Rischi del Mercosur – Greenpeace riprende ad attaccare l’accordo Ue-Mercosur, siglato lo scorso dicembre dalla Commissione e da alcuni Stati latinoamericani, tra cui Brasile ed Argentina. Secondo nuove stime dell’istituto di ricerca olandese Profundo colossi come l’azienda brasiliana JBS – primo produttore mondiale di carne – otterrebbero profitti netti fino a 1,2 miliardi di euro entro il 2040 grazie a dazi ridotti e maggiori esportazioni. L’intesa, la cui ratifica è in discussione a settembre 2025, favorirebbe la deforestazione in Amazzonia e nella provincia del Chaco in Argentina, metterebbe a rischio piccoli agricoltori europei e importerebbe standard sanitari più deboli, con uso di ormoni vietati. La richiesta di rinvio e l’ammorbidimento del regolamento sulla deforestazione, come supportato dell’Italia, andrebbe ad aggravare le conseguenze negative dell’accordo.

Emissioni in calo – Secondo la Commissione, i piani nazionali di ripresa energetica porteranno a una riduzione del 54% delle emissioni del blocco Ue entro il 2030 (quasi al target 55% sul 1990).
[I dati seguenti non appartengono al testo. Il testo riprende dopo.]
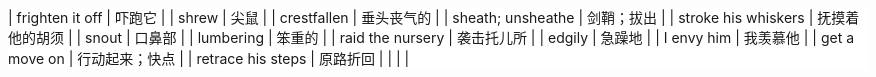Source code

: | frighten it off                 | 吓跑它             |
| shrew                           | 尖鼠               |
| crestfallen                     | 垂头丧气的         |
| sheath; unsheathe               | 剑鞘；拔出         |
| stroke his whiskers             | 抚摸着他的胡须     |
| snout                           | 口鼻部             |
| lumbering                       | 笨重的             |
| raid the nursery                | 袭击托儿所         |
| edgily                          | 急躁地             |
| I envy him                      | 我羡慕他           |
| get a move on                   | 行动起来；快点     |
| retrace his steps               | 原路折回           |
|                                 |                    |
Tuttavia, settori come trasporti, edifici, agricoltura e rifiuti dovranno ridurre le emissioni del 38% sul 2005, appena sotto l’obiettivo del 40%. La sfida ora è tradurre le proiezioni in azioni concrete e mobilitare risorse pubbliche e private.

L’agenda agricola a Bruxelles e dintorni

3 giugno, Bruxelles – Parte il primo dialogo sull’attuazione della Pac 2023-2027, condotto da Christophe Hansen, con agricoltori e altri beneficiari della politica agricola comune. Il dialogo toccherà diversi settori quali: il sostegno al reddito, compreso quello al ricambio generazionale, i pagamenti a favore di chi si impegna per l’ambiente e il clima ed esplorerà il potenziale di semplificazione nell’attuazione.

7 – 15 giugno, Santarém (Portogallo) –  Uno stand dell’Ue sarà presente a Feira Nacional da Agricultura: iniziative e prodotti agroalimentari per promuovere l’agricoltura competitiva, equa e sostenibile.